Louis Grumet, the state education department’s assistant commissioner for children with handicapping conditions, said he ordered the clandestine operation to test the city’s contention that it was unable to hire enough teachers to provide court-ordered programs for all of the students in the city who needed them.

In 1980-81, the city was allowed by Mr. Grumet’s office to add several students to each of its special-education classes when the district told the state it could not find enough qualified special-education teachers.

A $20 million savings, based on a similar class-size “variance,” was included in this year’s city budget, according to Mr. Grumet. But Mr. Grumet said that, after the undercover operation, the state refused to grant another class-size “variance.”

However, Alan Gartner, director of the city’s special-education division, insists the city did not intentionally refuse to hire special-education teachers out of a desire to reduce its costs.

In spite of the state education department’s apparent embarrassment of the city with the undercover plan, the two bureaucracies are co-defendants in a three-year-old class action suit (Jose P. vs Gordon M. Ambach, et al.) that has put the city under court order to comply with the state’s regulation that all handicapped children be tested and placed in special-education classes within 60 days of referral.

The state’s plan was disclosed in a brief filed last month in a Federal District Court in Brooklyn in connection with the so-called Jose P. case.

In addition, the chancellor of the city’s schools, Frank J. Macchiarola, last week submitted a 39-page affidavit to the federal district judge presiding in the case, in which he charged that the 60-day placement requirement and the court’s close scrutiny of operational changes made by the city’s division of special education has encouraged an “assembly-line” system of dealing with the needs of handicapped children and has turned the special-education division into “an informal form of receivership,” with a “crippled ... capacity to innovate” and provide the most up-to-date services.

- **Data excerpts**
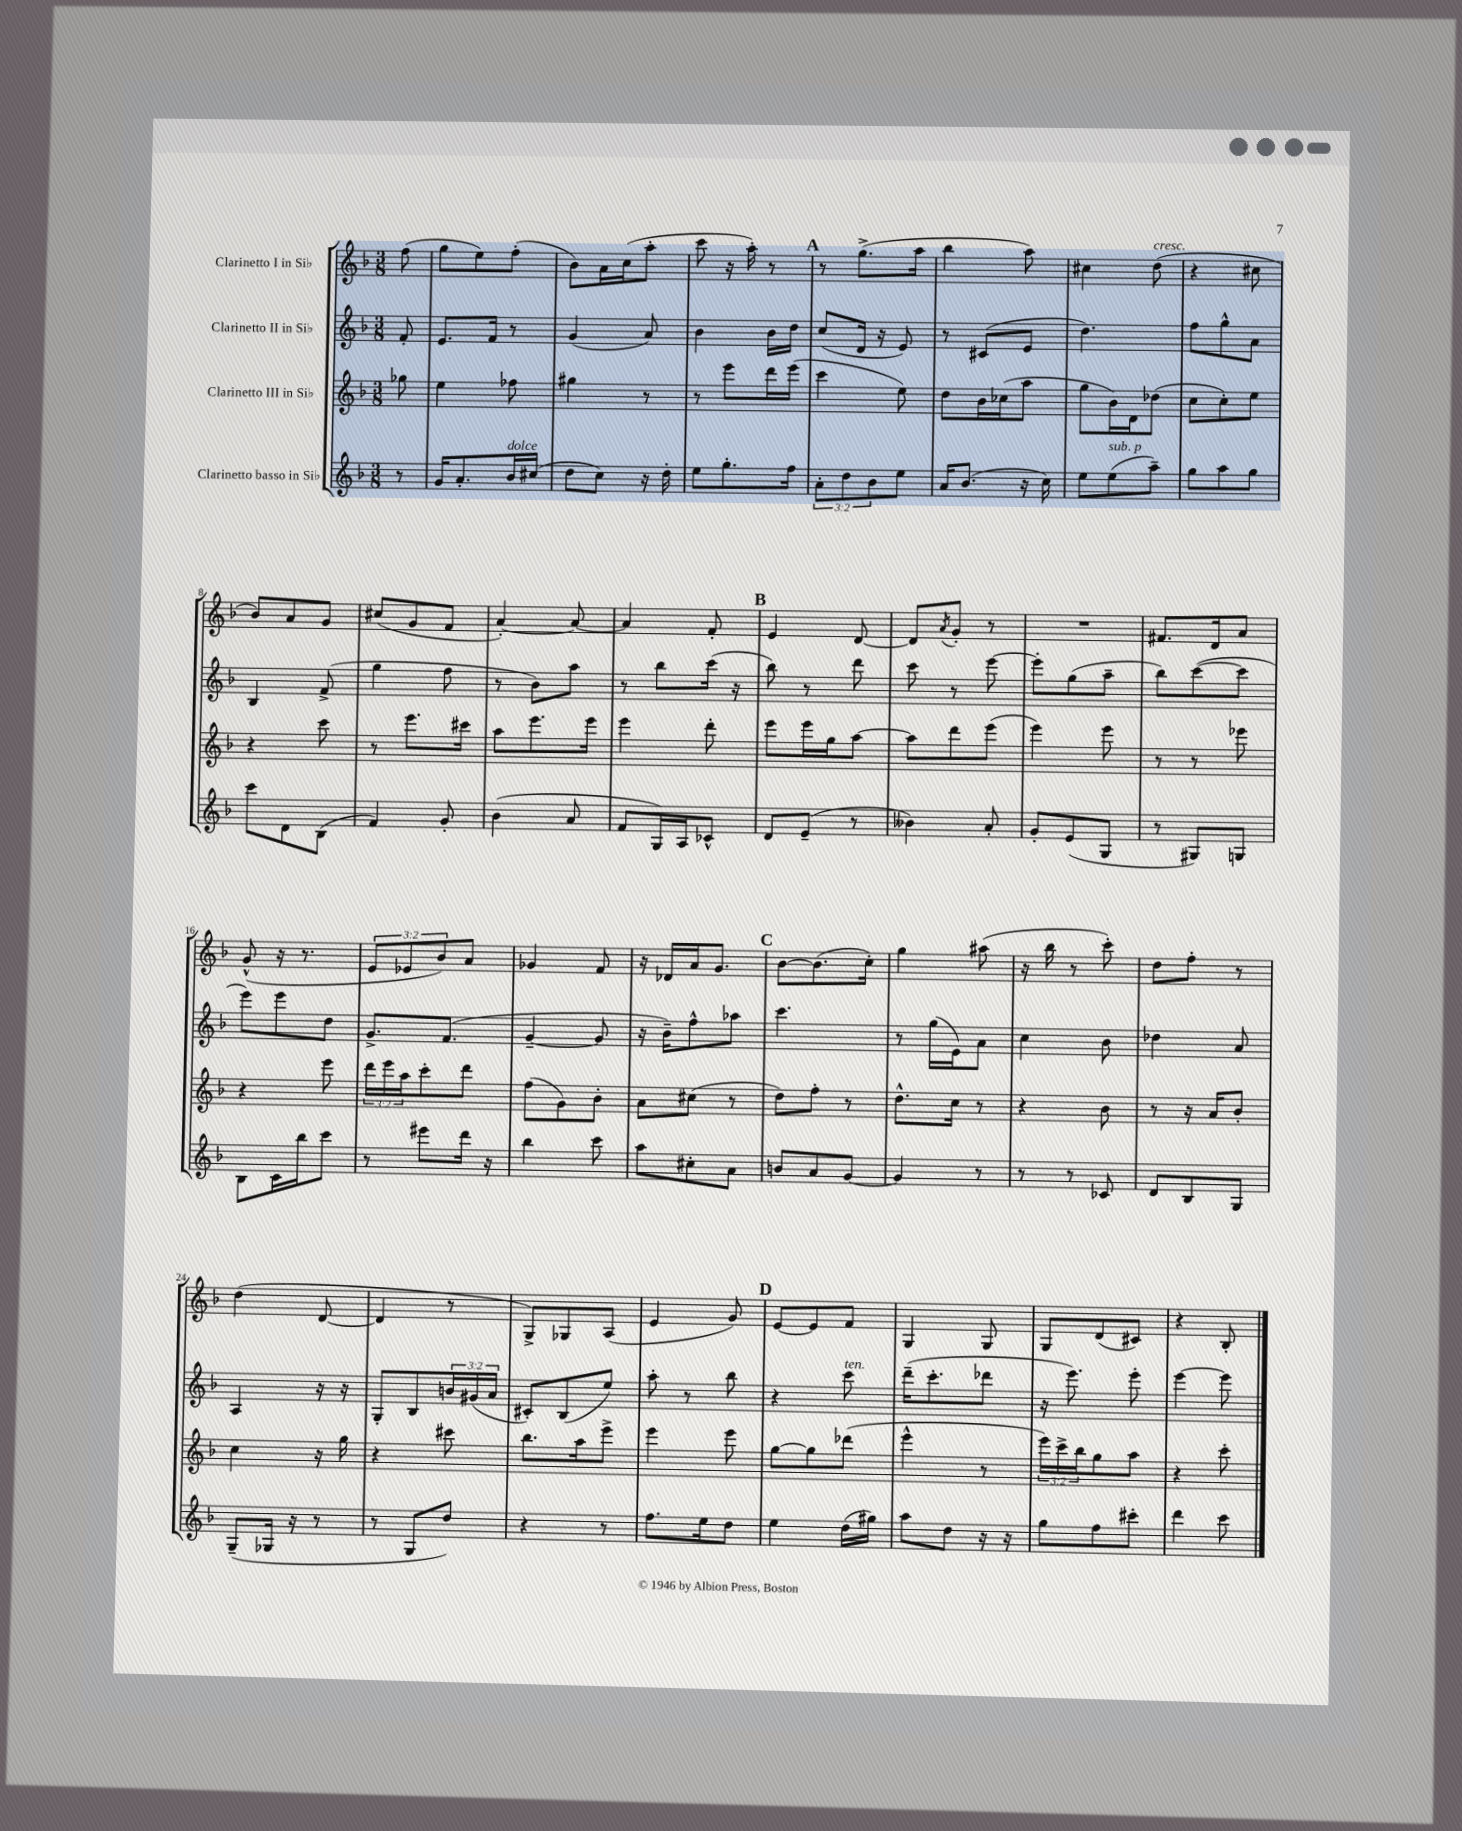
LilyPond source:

<<
\new StaffGroup <<
\new Staff = "s0" \with { instrumentName = "Clarinetto I in Sib" } {
    \clef treble \key f \major \numericTimeSignature \time 3/8 \override Staff.TupletNumber.text = #tuplet-number::calc-fraction-text \partial 8
    f''8( |
    g''8 e''8) f''8-.( |
    bes'8) a'16 c''16( a''8-. |
    c'''8 r16 a''16-.) r8 |
    \mark \markup { \bold "A" } r8 g''8.->( a''16 |
    bes''4 a''8) |
    cis''4 d''8^\markup { \italic "cresc." }( |
    r4 cis''8 |
    bes'8) a'8 g'8 |
    cis''8( g'8 f'8 |
    a'4~-.) a'8~ |
    a'4 f'8-. |
    \mark \markup { \bold "B" } e'4 d'8~ |
    d'8 \acciaccatura { a'8 } g'8-. r8 |
    R4. |
    fis'8. d'16 a'8 |
    g'8-^( r16 r8. |
    \tuplet 3/2 { e'8 ees'8 bes'8) } a'8 |
    ges'4 f'8 |
    r16 des'16 a'16 g'8. |
    \mark \markup { \bold "C" } bes'8~ bes'8.( c''16-.) |
    g''4 ais''8( |
    r16 bes''16 r8 c'''8-.) |
    d''8 f''8-. r8 |
    d''4( d'8~ |
    d'4 r8 |
    g8->) ges8 a8( |
    e'4 g'8) |
    \mark \markup { \bold "D" } e'8~ e'8 f'8 |
    g4 g8 |
    g8 d'8( cis'8) |
    r4 bes8-. \bar "|." |
}
\new Staff = "s1" \with { instrumentName = "Clarinetto II in Sib" } {
    \clef treble \key f \major \numericTimeSignature \time 3/8 \override Staff.TupletNumber.text = #tuplet-number::calc-fraction-text \partial 8
    f'8-. |
    e'8. f'16 r8 |
    g'4( a'8) |
    bes'4 bes'16 d''16 |
    \mark \markup { \bold "A" } c''8( d'16 r16 e'8) |
    r8 cis'8( e'8 |
    d''4.) |
    f''8 g''8-^ a'8 |
    bes4 f'8->( |
    g''4 f''8 |
    r8 bes'8) a''8 |
    r8 bes''8 c'''16( r16 |
    \mark \markup { \bold "B" } bes''8) r8 d'''8 |
    c'''8 r8 e'''8~ |
    e'''8-. g''8( a''8-- |
    bes''8) c'''8~( c'''8 |
    e'''8) e'''8 d''8 |
    g'8.-> f'8.( |
    g'4~-- g'8 |
    r16 bes'16--) f''8-^ aes''8 |
    \mark \markup { \bold "C" } c'''4. |
    r8 g''16( e'16) a'8 |
    c''4 bes'8 |
    des''4 a'8 |
    a4 r16 r16 |
    g8-. bes8 \tuplet 3/2 { b'16 gis'16( a'16 } |
    cis'8-.) bes8( e''8) |
    a''8-. r8 bes''8 |
    \mark \markup { \bold "D" } r4 c'''8^\markup { \italic "ten." } |
    d'''16--( c'''8.-. des'''8 |
    r16 e'''8.) e'''8-. |
    e'''4~ e'''8 \bar "|." |
}
\new Staff = "s2" \with { instrumentName = "Clarinetto III in Sib" } {
    \clef treble \key f \major \numericTimeSignature \time 3/8 \override Staff.TupletNumber.text = #tuplet-number::calc-fraction-text \partial 8
    ges''8 |
    e''4 fes''8 |
    gis''4 r8 |
    r8 e'''8 d'''16 e'''16( |
    \mark \markup { \bold "A" } c'''4 e''8) |
    d''8 bes'16 ces''16( a''8 |
    g''8 bes'16) d'16 des''8( |
    c''8 c''8-.) e''8 |
    r4 c'''8 |
    r8 e'''8. cis'''16 |
    a''8 e'''8. e'''16 |
    e'''4 d'''8-. |
    \mark \markup { \bold "B" } e'''8 e'''16 g''16 a''8~ |
    a''8 d'''8 e'''8( |
    e'''4) e'''8 |
    r8 r8 ees'''8 |
    r4 e'''8 |
    \tuplet 3/2 { d'''16 e'''16 a''16 } c'''8-. d'''8 |
    f''8( g'8) bes'8-. |
    a'8 cis''8( r8 |
    \mark \markup { \bold "C" } d''8) f''8-. r8 |
    d''8.-^ c''16 r8 |
    r4 bes'8 |
    r8 r16 a'16 bes'8-. |
    c''4 r16 g''16 |
    r4 cis'''8 |
    bes''8. a''16 e'''8-> |
    e'''4 e'''8 |
    \mark \markup { \bold "D" } g''8~ g''8 des'''8( |
    e'''4-^ r8 |
    \tuplet 3/2 { e'''16) c'''16-> bes''16 } g''8 a''8 |
    r4 c'''8-. \bar "|." |
}
\new Staff = "s3" \with { instrumentName = "Clarinetto basso in Sib" } {
    \clef treble \key f \major \numericTimeSignature \time 3/8 \override Staff.TupletNumber.text = #tuplet-number::calc-fraction-text \partial 8
    r8 |
    g'16 a'8.-. bes'16^\markup { \italic "dolce" } cis''16( |
    d''8 c''8) r16 d''16-. |
    e''8 g''8.-. f''16 |
    \mark \markup { \bold "A" } \tuplet 3/2 { a'8-. d''8 bes'8 } e''8 |
    a'16 bes'8.( r16 c''16) |
    e''8 e''8^\markup { \italic "sub. p" }( a''8--) |
    g''8 a''8 g''8 |
    c'''8 d'8 bes8( |
    f'4) g'8-. |
    bes'4( a'8 |
    f'8 g16) a16 ces'8-^ |
    \mark \markup { \bold "B" } d'8 e'8--( r8 |
    beses'4) a'8-. |
    g'8-. e'8( g8 |
    r8 gis8) g8 |
    bes8 c'16 bes''16 c'''8 |
    r8 eis'''8 d'''16 r16 |
    bes''4 c'''8 |
    a''8 cis''8-. a'8 |
    \mark \markup { \bold "C" } b'8 a'8 g'8~ |
    g'4 r8 |
    r8 r8 ces'8 |
    d'8 bes8 g8 |
    g8--( ges16 r16 r8 |
    r8 g8 d''8) |
    r4 r8 |
    f''8. e''16 d''8 |
    \mark \markup { \bold "D" } e''4 d''16( gis''16) |
    a''8 d''8 r16 r16 |
    g''8 f''8 cis'''8-. |
    d'''4 c'''8 \bar "|." |
}
>>
>>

- **Requests**
a. In the special-education article, list each person who is given a job title or position, along with that title.
b. From the special-education article, set down word for word the part that opens with the words containing "In 1980-81, the" and closes with "reduce its costs.".
c. According to the special-education article, within what period must handicapped children be tested and placed under the state's regulation?

- **Results of the tasks**
a.
Louis Grumet: the state education department's assistant commissioner for children with handicapping conditions
Alan Gartner: director of the city's special-education division
Frank J. Macchiarola: chancellor of the city's schools

b.
In 1980-81, the city was allowed by Mr. Grumet’s office to add several students to each of its special-education classes when the district told the state it could not find enough qualified special-education teachers.

A $20 million savings, based on a similar class-size “variance,” was included in this year’s city budget, according to Mr. Grumet. But Mr. Grumet said that, after the undercover operation, the state refused to grant another class-size “variance.”

However, Alan Gartner, director of the city’s special-education division, insists the city did not intentionally refuse to hire special-education teachers out of a desire to reduce its costs.

c. Within 60 days of referral.